The situation is that I programmed an assembler and I'm using a std::unordered_multimap
container to store all the different instructions, where the actual mnemonic is my key into the map and the associated value is a custom structure with some additonal information about the parameters, etc.
Since I don't need to make any changes to this lookup during runtime I thought I'd declare it as static and const and put all the values manually in an initializer_list.

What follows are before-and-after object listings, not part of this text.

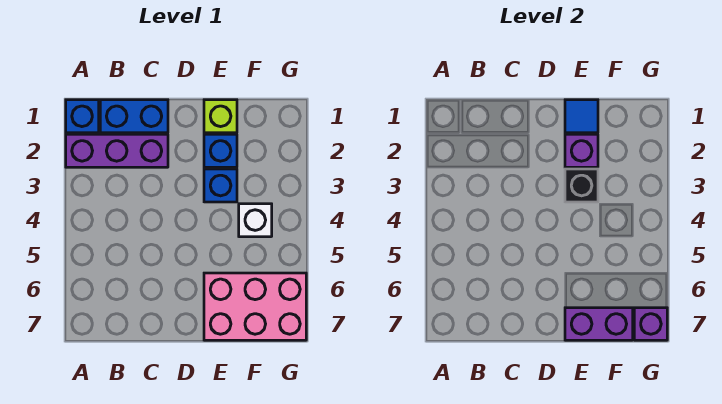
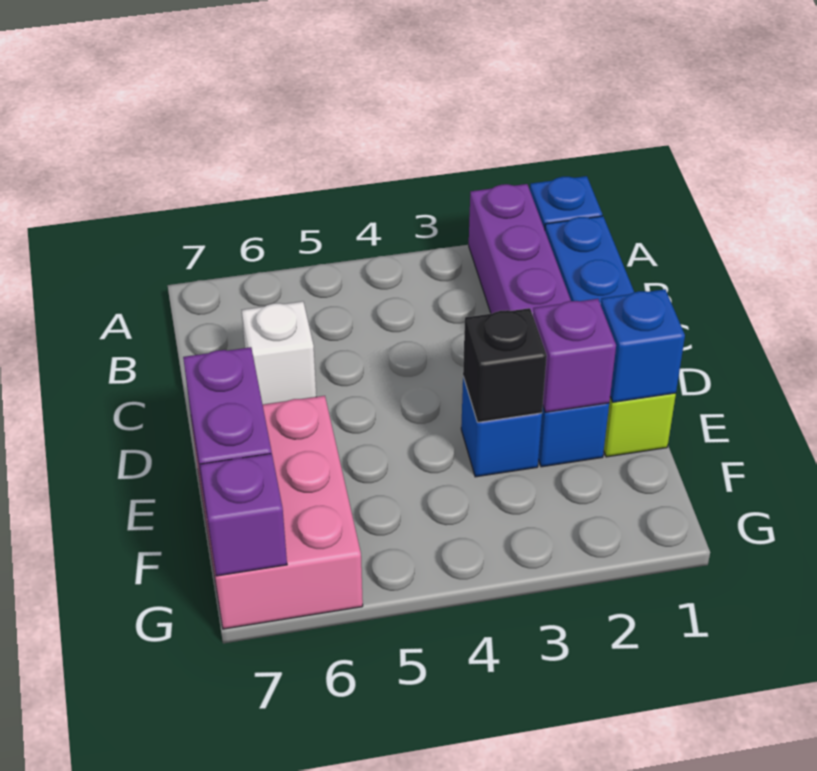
blue tile E1 level 2 -> blue brick E1 level 2
white brick F4 level 1 -> white brick C6 level 1

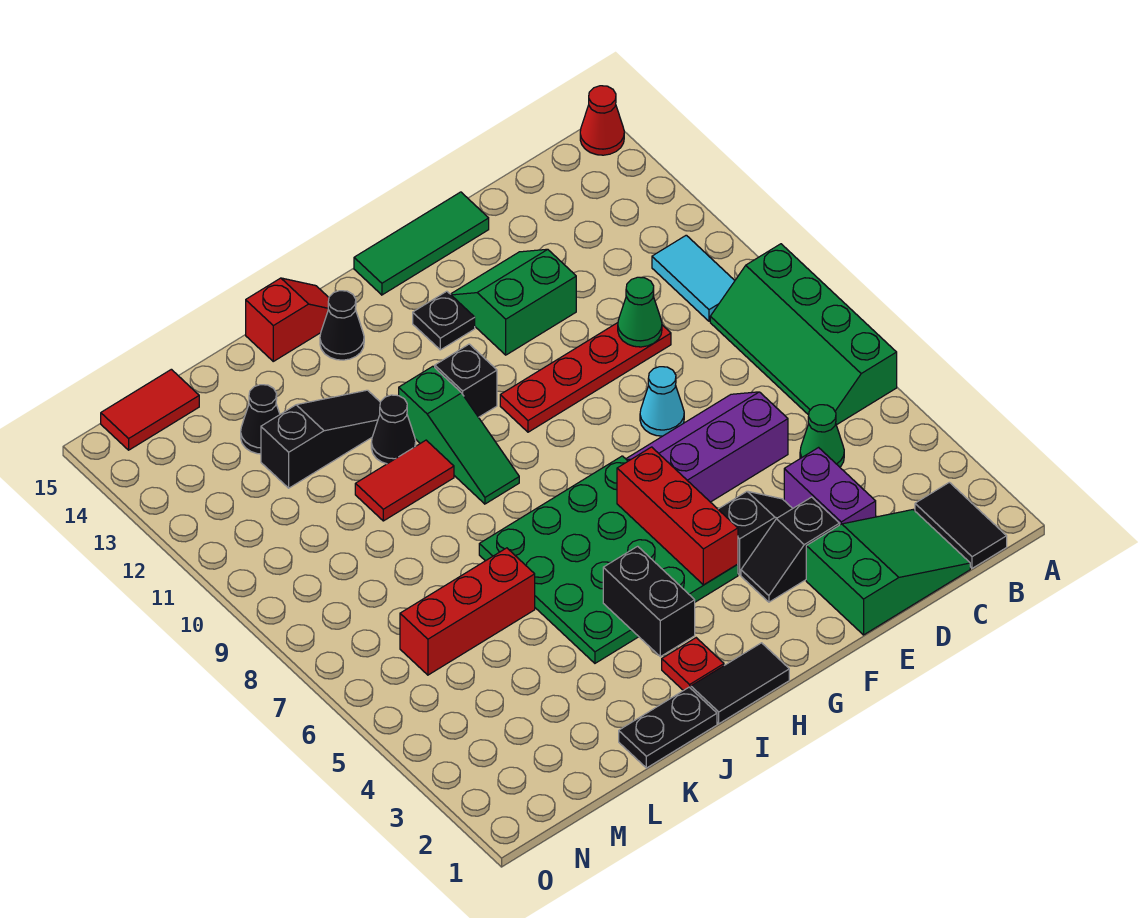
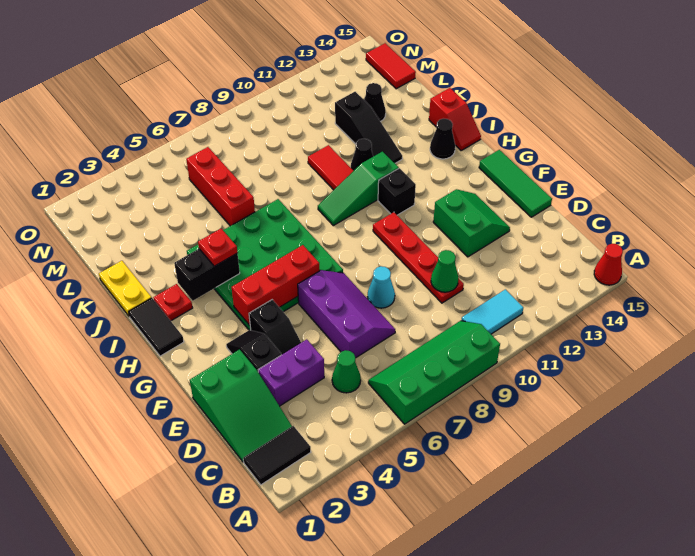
black plate G13 level 1 -> none
none -> red plate I4 level 3
black plate J1:K1 level 1 -> yellow plate J1:K1 level 1

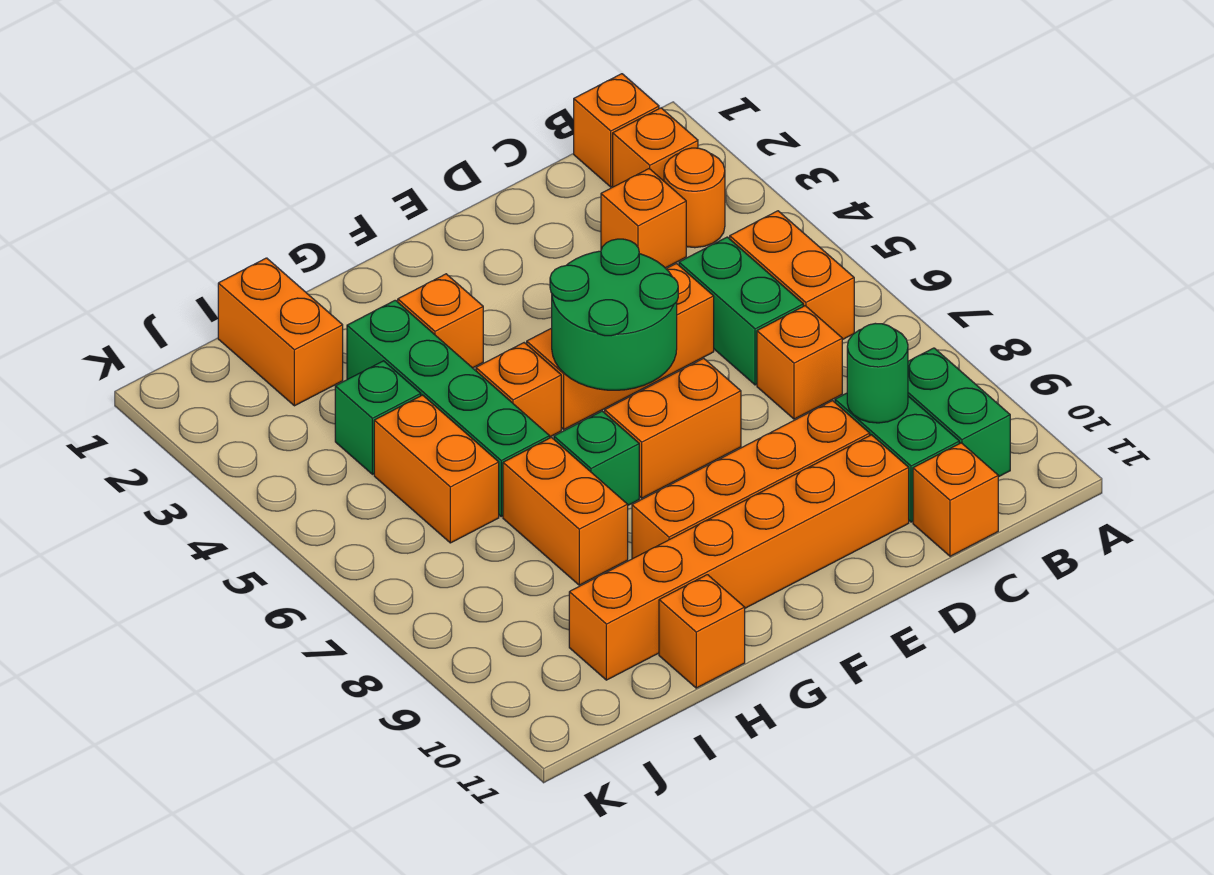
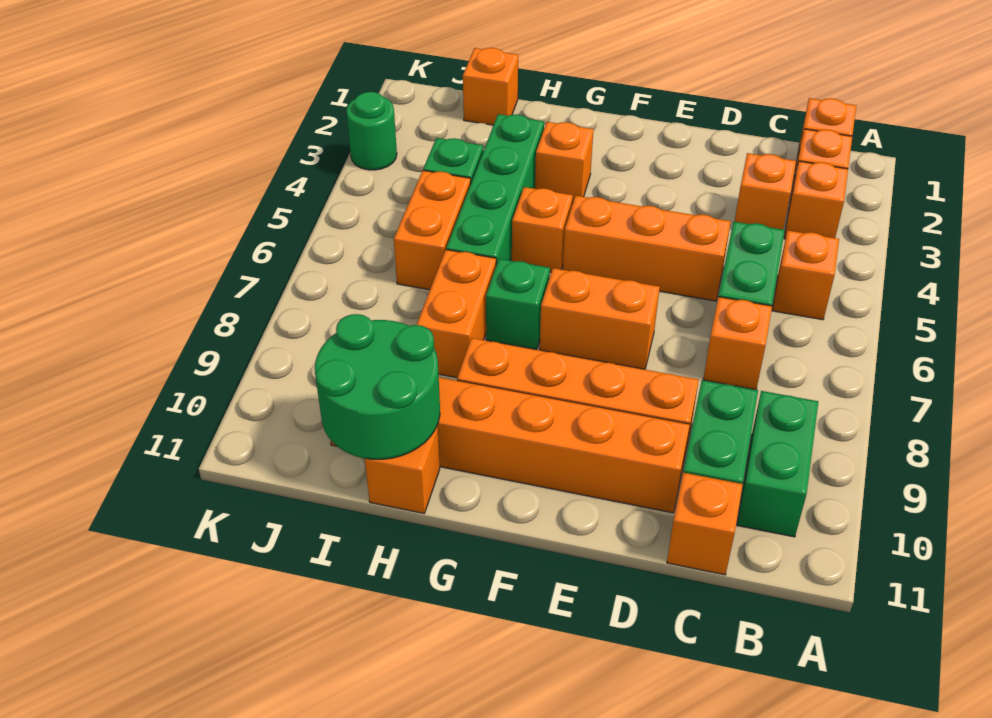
orange round brick B3 level 1 -> orange brick B3 level 1
orange brick B5:B6 level 1 -> orange brick B5 level 1
green round brick C9 level 2 -> green round brick K3 level 1
green round brick E5:F6 level 2 -> green round brick H10:I11 level 2
orange brick I1:I2 level 1 -> orange brick I1 level 1

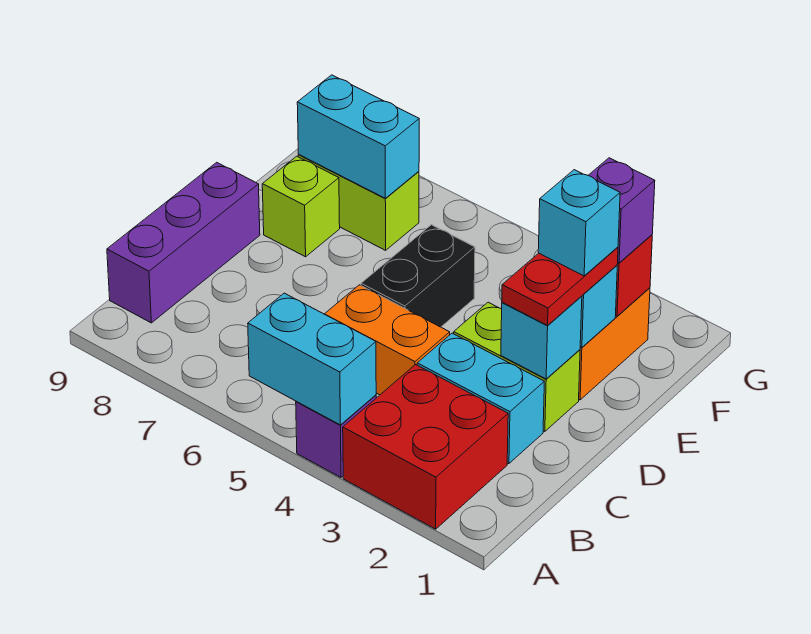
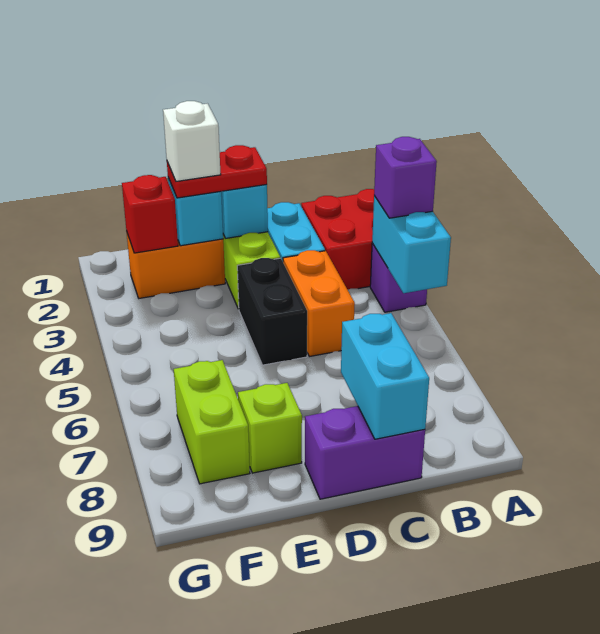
purple brick B9:D9 level 1 -> purple brick C9:D9 level 1
black brick D5:E5 level 1 -> black brick D4:D5 level 1
cyan brick E2 level 4 -> white brick E2 level 4
purple brick F2 level 3 -> purple brick A4 level 3
cyan brick F7:F8 level 2 -> cyan brick C8:C9 level 2

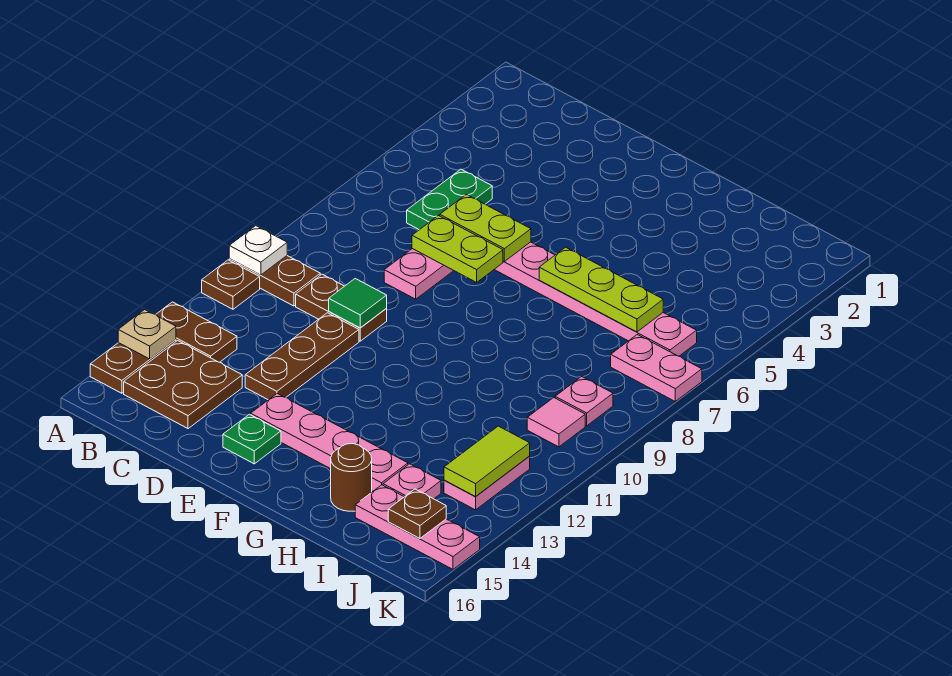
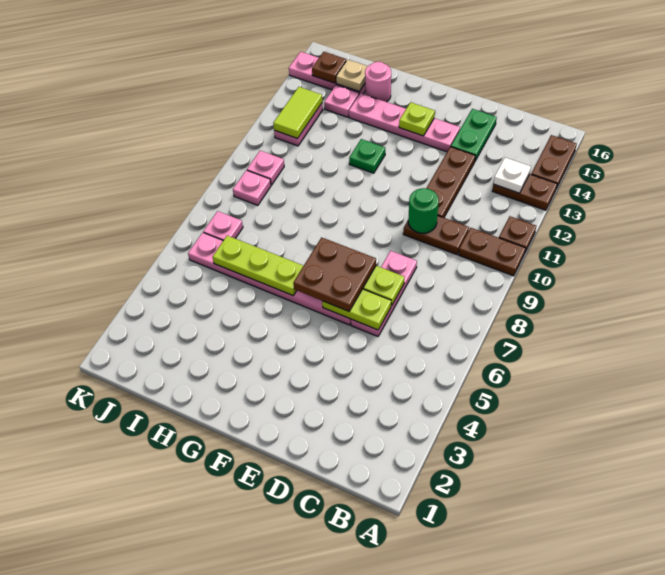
white plate A10 level 2 -> white plate B13 level 2
tan plate A14 level 2 -> tan plate I15 level 2
brown plate B14:C15 level 1 -> brown plate E6:F7 level 3
green plate C5:C6 level 1 -> green plate D14:D15 level 1
green tile D10 level 2 -> green round brick D10 level 2
green plate E15 level 1 -> green plate G12 level 1
none -> lime plate F14 level 2
brown round brick H15 level 1 -> pink round brick H15 level 1
pink plate J7:K7 level 1 -> pink plate J7 level 1
pink tile J10 level 1 -> pink plate J10 level 1

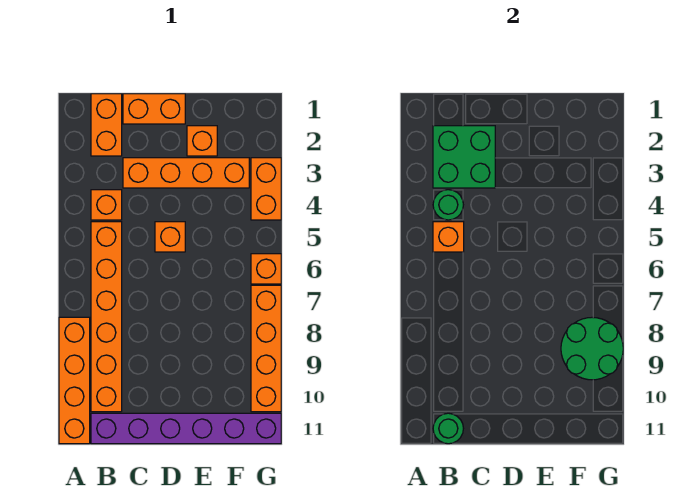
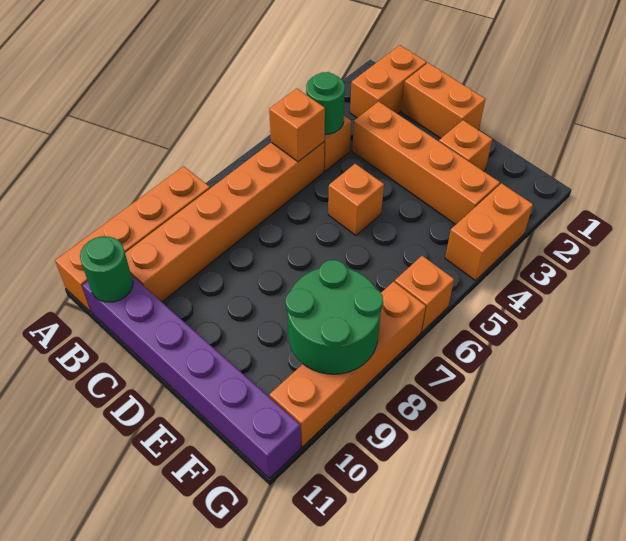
green brick B2:C3 level 2 -> none

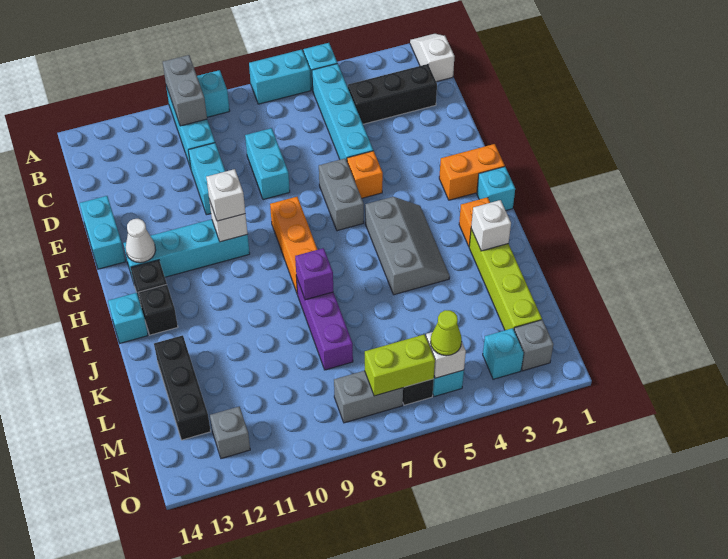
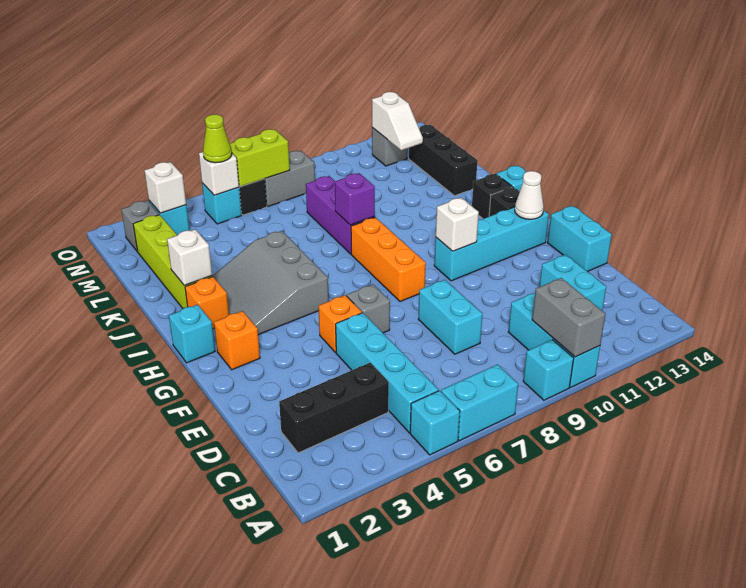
white slope A1:B1 level 1 top B -> white slope M12:N12 level 2 top N
cyan brick D10:E10 level 1 -> cyan brick C12:D12 level 1
grey brick F6:G6 level 1 -> grey brick F6 level 1
orange brick G1:G2 level 1 -> orange brick G2 level 1
white brick G10 level 3 -> white brick N3 level 2
grey slope H4:J5 level 1 top 5 -> grey slope H3:J5 level 1 top 5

Altogether it looks like this:
typedef std::wstring STRING;
static const
std::unordered_multimap<STRING, ASM_INSTRUCTION> InstructionLookup = {
// { MNEMONIC, { Opcode1, Opcode2, Param1Type, Param2Type, Param3Type, NrBytes, Bt1, Bt2, Bt3, Bt4, NoRexW, InvalidIn64Bit, InvalidIn32Bit } },
{ L"AAA",{ ot_none, ot_none, par_noparam, par_noparam, par_noparam, 1, 0x37, 0x00, 0x00, 0x00, false, true, false } },
{ L"AAD",{ ot_none, ot_none, par_noparam, par_noparam, par_noparam, 2, 0xD5, 0x0A, 0x00, 0x00, false, true, false } },
{ L"AAD",{ ot_ib, ot_none, par_imm8, par_noparam, par_noparam, 1, 0xD5, 0x00, 0x00, 0x00, false, true, false } },
{ L"AAM",{ ot_none, ot_none, par_noparam, par_noparam, par_noparam, 2, 0xD4, 0x0A, 0x00, 0x00, false, true, false } },
...
My problem now is that there're a lot of instructions (currently 1,225 of them) implemented.
So when I run a code-analysis with Visual Studio, it tells me that the constructor function exceeds the stack with 98,000/16,384 bytes because the constructor first puts all those entries on the stack it seems, before processing them any further.
My question now is how to initialize all that space directly on the heap, preferably without having to rewrite much of it.